◆ STUDY MATERIAL ◆
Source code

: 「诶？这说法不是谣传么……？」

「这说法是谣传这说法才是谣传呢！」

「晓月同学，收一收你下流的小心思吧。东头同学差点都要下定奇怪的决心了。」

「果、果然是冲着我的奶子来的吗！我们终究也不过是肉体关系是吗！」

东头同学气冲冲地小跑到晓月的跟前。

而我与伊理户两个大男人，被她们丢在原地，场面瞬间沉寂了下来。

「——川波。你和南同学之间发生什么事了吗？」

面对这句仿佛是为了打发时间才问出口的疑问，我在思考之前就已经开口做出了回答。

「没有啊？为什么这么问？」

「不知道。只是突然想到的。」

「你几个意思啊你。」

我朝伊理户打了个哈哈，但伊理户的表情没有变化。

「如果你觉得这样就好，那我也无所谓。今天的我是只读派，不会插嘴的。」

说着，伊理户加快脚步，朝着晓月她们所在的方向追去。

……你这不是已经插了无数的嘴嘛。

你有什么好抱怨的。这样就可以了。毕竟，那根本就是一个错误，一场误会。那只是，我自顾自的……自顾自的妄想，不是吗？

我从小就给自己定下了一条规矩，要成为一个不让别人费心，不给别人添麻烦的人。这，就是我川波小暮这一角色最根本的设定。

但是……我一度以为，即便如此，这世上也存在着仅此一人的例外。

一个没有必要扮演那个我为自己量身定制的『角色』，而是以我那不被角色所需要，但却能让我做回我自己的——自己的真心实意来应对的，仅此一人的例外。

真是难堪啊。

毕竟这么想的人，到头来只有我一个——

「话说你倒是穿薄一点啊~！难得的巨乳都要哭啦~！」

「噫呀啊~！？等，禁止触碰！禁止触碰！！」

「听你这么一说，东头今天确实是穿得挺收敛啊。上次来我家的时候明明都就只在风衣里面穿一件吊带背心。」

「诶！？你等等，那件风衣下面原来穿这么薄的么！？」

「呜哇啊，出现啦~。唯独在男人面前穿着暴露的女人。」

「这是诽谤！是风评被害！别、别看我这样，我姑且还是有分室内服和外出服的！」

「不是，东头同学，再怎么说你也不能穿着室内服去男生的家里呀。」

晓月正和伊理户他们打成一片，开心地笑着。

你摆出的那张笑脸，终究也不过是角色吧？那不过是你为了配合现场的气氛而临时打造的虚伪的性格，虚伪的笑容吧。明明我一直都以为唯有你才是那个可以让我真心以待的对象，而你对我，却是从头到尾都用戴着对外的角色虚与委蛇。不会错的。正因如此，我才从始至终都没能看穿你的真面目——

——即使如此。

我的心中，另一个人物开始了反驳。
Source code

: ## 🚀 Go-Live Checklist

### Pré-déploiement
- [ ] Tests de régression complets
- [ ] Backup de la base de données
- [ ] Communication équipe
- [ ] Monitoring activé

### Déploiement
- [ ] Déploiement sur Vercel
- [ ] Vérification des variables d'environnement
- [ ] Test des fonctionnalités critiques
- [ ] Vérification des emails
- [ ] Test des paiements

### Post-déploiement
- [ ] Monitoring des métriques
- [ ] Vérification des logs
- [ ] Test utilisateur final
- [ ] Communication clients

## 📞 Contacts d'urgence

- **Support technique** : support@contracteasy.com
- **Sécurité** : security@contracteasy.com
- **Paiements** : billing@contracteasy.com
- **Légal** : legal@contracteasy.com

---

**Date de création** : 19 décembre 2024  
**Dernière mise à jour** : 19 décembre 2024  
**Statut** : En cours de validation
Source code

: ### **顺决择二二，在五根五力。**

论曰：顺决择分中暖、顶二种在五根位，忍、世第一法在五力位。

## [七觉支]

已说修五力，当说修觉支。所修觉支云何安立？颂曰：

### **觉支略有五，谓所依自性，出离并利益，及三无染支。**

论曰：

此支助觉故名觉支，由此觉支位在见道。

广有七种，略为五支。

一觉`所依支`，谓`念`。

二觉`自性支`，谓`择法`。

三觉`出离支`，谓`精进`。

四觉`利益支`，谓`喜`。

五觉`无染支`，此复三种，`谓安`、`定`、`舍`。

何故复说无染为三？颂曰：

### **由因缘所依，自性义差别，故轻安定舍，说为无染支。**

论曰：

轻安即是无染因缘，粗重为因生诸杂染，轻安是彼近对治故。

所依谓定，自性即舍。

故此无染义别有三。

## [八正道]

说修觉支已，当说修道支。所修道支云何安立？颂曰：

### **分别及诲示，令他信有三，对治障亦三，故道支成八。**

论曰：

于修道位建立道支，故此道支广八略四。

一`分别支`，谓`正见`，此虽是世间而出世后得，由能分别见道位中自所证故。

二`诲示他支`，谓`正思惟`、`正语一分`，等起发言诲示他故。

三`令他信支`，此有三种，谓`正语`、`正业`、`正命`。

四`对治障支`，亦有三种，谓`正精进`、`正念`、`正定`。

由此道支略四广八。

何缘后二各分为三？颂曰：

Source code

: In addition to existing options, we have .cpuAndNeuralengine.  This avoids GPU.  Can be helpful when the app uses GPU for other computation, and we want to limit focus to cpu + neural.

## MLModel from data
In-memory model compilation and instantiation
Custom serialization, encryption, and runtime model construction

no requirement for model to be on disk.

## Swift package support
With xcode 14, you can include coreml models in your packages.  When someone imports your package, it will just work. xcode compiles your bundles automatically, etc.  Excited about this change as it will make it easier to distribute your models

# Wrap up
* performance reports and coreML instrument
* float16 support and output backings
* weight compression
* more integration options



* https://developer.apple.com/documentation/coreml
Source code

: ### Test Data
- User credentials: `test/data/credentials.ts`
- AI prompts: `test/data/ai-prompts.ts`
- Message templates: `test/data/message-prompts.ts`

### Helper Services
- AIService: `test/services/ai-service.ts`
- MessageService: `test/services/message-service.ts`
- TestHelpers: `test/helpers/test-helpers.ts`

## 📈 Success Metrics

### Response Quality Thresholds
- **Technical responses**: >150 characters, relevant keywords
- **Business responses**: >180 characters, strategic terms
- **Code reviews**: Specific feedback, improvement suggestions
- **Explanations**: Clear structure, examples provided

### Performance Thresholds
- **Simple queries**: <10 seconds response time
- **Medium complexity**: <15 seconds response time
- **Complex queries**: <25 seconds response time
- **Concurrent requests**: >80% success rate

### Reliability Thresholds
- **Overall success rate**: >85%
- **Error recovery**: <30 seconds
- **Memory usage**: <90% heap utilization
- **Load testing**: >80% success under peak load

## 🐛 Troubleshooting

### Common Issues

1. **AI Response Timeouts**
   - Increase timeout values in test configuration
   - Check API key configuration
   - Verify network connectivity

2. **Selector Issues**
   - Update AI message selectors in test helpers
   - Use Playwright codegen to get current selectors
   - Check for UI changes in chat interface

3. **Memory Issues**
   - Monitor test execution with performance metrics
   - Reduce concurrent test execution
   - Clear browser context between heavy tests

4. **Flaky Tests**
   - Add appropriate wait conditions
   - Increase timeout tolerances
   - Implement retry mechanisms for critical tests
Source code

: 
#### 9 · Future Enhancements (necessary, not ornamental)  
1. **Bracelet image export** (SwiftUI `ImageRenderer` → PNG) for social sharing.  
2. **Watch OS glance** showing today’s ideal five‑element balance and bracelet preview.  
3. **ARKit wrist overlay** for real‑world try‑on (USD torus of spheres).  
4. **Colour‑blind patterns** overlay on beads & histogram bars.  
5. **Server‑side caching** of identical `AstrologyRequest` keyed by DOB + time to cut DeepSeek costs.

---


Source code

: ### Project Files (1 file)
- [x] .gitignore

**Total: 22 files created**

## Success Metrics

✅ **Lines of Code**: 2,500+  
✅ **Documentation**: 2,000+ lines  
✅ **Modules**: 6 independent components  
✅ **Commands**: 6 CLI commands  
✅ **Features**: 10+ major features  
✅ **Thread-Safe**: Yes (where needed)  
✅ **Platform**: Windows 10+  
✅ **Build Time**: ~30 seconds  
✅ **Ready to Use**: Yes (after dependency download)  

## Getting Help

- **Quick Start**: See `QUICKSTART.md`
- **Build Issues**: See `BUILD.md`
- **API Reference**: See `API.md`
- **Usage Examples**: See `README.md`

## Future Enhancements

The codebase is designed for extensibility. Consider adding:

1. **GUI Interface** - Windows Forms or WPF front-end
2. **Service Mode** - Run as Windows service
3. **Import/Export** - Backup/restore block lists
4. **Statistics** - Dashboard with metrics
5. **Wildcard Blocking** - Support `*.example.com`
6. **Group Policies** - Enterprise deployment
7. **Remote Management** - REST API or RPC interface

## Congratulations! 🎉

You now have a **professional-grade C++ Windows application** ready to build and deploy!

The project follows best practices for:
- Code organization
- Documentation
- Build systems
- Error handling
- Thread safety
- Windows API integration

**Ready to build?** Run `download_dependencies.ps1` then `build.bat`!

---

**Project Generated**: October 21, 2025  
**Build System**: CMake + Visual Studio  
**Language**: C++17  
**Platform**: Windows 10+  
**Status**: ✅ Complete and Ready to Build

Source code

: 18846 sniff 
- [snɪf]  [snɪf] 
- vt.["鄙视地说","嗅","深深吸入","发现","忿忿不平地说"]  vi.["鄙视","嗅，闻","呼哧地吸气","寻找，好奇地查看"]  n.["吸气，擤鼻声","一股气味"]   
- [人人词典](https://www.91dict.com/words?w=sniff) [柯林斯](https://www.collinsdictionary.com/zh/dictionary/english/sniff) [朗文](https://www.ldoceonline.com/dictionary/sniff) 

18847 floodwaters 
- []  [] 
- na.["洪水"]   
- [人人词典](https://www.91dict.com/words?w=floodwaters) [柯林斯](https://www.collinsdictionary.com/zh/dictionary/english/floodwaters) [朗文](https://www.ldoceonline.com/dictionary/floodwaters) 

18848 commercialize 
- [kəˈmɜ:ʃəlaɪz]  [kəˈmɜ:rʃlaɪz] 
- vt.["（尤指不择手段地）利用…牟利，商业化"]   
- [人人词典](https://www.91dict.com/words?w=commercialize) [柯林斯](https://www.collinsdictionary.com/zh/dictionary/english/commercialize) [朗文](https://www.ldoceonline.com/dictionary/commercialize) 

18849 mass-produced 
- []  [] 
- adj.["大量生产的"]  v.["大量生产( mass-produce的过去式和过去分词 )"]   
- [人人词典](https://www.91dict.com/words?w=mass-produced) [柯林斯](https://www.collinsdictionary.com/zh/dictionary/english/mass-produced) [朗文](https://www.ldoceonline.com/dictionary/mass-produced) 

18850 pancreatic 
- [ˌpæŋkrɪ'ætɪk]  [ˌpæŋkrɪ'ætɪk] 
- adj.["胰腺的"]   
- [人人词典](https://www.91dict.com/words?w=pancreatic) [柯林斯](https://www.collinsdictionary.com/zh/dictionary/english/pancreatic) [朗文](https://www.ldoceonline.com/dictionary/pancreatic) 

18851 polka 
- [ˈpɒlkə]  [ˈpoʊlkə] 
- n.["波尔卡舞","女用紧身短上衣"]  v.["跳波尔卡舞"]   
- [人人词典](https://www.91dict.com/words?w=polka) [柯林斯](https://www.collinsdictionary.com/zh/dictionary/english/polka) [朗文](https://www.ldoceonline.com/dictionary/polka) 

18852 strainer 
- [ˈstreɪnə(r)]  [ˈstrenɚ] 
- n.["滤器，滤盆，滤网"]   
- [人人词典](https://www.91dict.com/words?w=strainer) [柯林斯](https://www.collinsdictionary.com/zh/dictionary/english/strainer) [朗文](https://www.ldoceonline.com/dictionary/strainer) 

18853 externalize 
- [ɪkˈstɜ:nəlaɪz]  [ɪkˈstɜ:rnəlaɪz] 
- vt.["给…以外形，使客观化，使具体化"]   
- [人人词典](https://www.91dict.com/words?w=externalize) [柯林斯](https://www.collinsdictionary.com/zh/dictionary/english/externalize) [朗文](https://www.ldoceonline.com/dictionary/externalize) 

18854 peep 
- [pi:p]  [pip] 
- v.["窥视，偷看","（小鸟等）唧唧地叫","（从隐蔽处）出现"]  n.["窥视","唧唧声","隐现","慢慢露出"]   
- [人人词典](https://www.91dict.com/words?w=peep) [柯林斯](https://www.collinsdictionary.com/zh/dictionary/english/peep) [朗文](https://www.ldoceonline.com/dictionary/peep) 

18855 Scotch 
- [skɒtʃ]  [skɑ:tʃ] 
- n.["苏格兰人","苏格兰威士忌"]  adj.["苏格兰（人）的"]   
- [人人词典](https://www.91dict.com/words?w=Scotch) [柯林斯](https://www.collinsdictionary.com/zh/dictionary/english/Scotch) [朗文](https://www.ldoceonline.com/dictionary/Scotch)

◆ WHAT YOU WILL DO ◆
From the entries above, extract only the lines running from the one containing "#### 9 · Future Enhancements" through the one containing "4. **Colour‑blind patterns**", inclusive.

◆ RESULT OF THIS TASK ◆
#### 9 · Future Enhancements (necessary, not ornamental)  
1. **Bracelet image export** (SwiftUI `ImageRenderer` → PNG) for social sharing.  
2. **Watch OS glance** showing today’s ideal five‑element balance and bracelet preview.  
3. **ARKit wrist overlay** for real‑world try‑on (USD torus of spheres).  
4. **Colour‑blind patterns** overlay on beads & histogram bars.  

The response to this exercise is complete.